## Task inputs
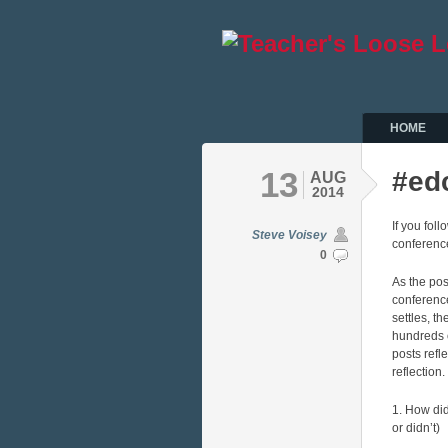
HOME
13
#ed
AUG
2014
If you fol
Steve Voisey
conference
0
As the pos
conferenc
settles, th
hundreds 
posts refl
reflection
1. How di
or didn’t)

## Problem to solve
Would you retype all the material above exactly, apart from its pictures?

## Reply to the task
HOME
13
#ed
AUG
2014
If you fol
Steve Voisey
conference
0
As the pos
conferenc
settles, th
hundreds 
posts refl
reflection
1. How di
or didn’t)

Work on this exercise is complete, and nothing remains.